:: WHAT YOU ARE ASKED TO DO ::
Copy out the text below on Ann Arbor and the circular economy word for word, in full.

:: EXCERPT PROVIDED ::

·····

Issues of the Environment: Improving our environment with the use of a 'circular economy'
- Ann Arbor wants residents to get used to finding ways to extend the life of household goods such as toys, clothing, vehicles and bikes, furniture, and appliances by sharing, lending, repairing, and reusing them. At present, 67% of Washtenaw County waste ends up in Wayne County! (Source: https://www.a2gov.org/departments/sustainability/Sustainability-Me/Pages/Circular-Economy.aspx) The “circular economy” fights against the “global extractive economy and the continued push toward greater consumption. Put simply, a circular economy is a system designed to reuse materials continuously.” (Source: https://www.mdpi.com/2071-1050/13/6/3157/htm)
- The City of Ann Arbor has committed to a just and equitable transition to community-wide carbon neutrality by 2030. One of the seven strategies is “Changing the Way We Use, Reuse, and Dispose of Materials”, including the action: “move toward a circular economy”. Many cities are trying to move towards a circular economy, tailoring policies, actions, and outreach towards their unique circumstances. Regardless of context, becoming circular requires an array of actions including collaboration and partnership, policy setting, program development, and education. (Source: *directly quoted* https://www.mdpi.com/2071-1050/13/6/3157/htm)
- It’s all part of growing an ethos about how we think about and use “stuff”, which supports Strategy 5 of Ann Arbor’s A2Zero Carbon Neutrality plan. This strategy reduces the amount of single-use items and keeps usable items out of the landfill. To find resources the city has created this map of the locations in our community that support the circular economy and zero waste initiatives, which so far include a number of thrift stores and reuse retail stores, libraries, trade schools, repair shops, and social-environmental access points for community centers and shared spaces.

·····

:: RECORD EXCERPTS ::

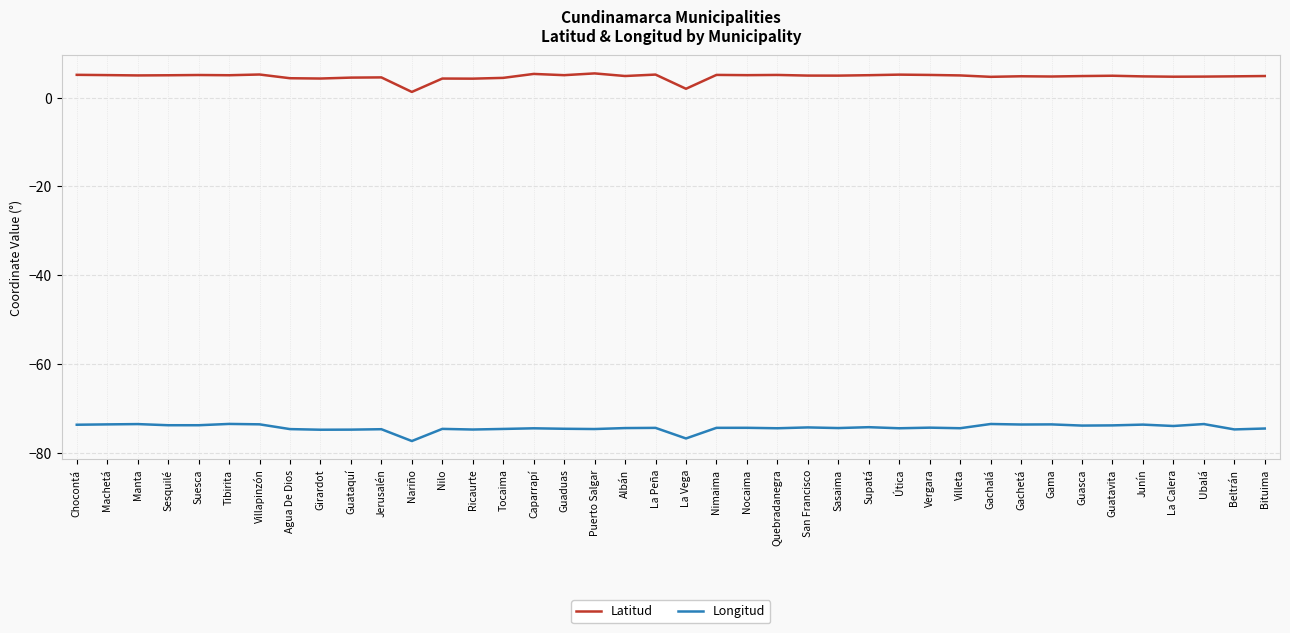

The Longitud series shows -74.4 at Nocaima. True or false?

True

·····

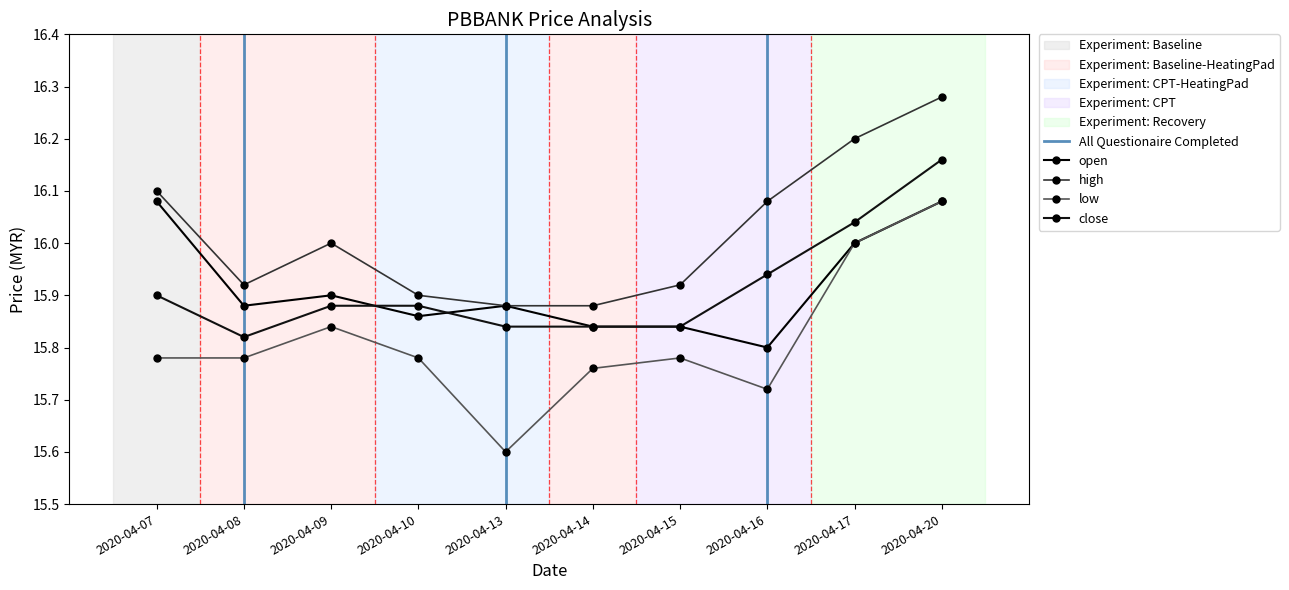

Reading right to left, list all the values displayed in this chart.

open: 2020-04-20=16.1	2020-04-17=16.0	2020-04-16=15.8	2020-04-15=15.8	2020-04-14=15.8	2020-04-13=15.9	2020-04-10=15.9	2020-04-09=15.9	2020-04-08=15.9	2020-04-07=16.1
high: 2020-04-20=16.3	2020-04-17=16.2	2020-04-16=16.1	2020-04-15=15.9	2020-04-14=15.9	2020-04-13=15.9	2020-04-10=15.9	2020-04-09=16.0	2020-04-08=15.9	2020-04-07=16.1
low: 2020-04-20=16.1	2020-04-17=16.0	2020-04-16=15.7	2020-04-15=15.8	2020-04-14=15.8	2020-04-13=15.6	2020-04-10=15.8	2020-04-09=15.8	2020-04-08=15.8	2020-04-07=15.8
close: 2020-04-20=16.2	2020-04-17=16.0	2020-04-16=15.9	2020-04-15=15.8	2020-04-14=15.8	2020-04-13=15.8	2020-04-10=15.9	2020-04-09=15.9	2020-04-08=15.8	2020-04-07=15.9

·····

:: SOLUTION ::
Issues of the Environment: Improving our environment with the use of a 'circular economy'
- Ann Arbor wants residents to get used to finding ways to extend the life of household goods such as toys, clothing, vehicles and bikes, furniture, and appliances by sharing, lending, repairing, and reusing them. At present, 67% of Washtenaw County waste ends up in Wayne County! (Source: https://www.a2gov.org/departments/sustainability/Sustainability-Me/Pages/Circular-Economy.aspx) The “circular economy” fights against the “global extractive economy and the continued push toward greater consumption. Put simply, a circular economy is a system designed to reuse materials continuously.” (Source: https://www.mdpi.com/2071-1050/13/6/3157/htm)
- The City of Ann Arbor has committed to a just and equitable transition to community-wide carbon neutrality by 2030. One of the seven strategies is “Changing the Way We Use, Reuse, and Dispose of Materials”, including the action: “move toward a circular economy”. Many cities are trying to move towards a circular economy, tailoring policies, actions, and outreach towards their unique circumstances. Regardless of context, becoming circular requires an array of actions including collaboration and partnership, policy setting, program development, and education. (Source: *directly quoted* https://www.mdpi.com/2071-1050/13/6/3157/htm)
- It’s all part of growing an ethos about how we think about and use “stuff”, which supports Strategy 5 of Ann Arbor’s A2Zero Carbon Neutrality plan. This strategy reduces the amount of single-use items and keeps usable items out of the landfill. To find resources the city has created this map of the locations in our community that support the circular economy and zero waste initiatives, which so far include a number of thrift stores and reuse retail stores, libraries, trade schools, repair shops, and social-environmental access points for community centers and shared spaces.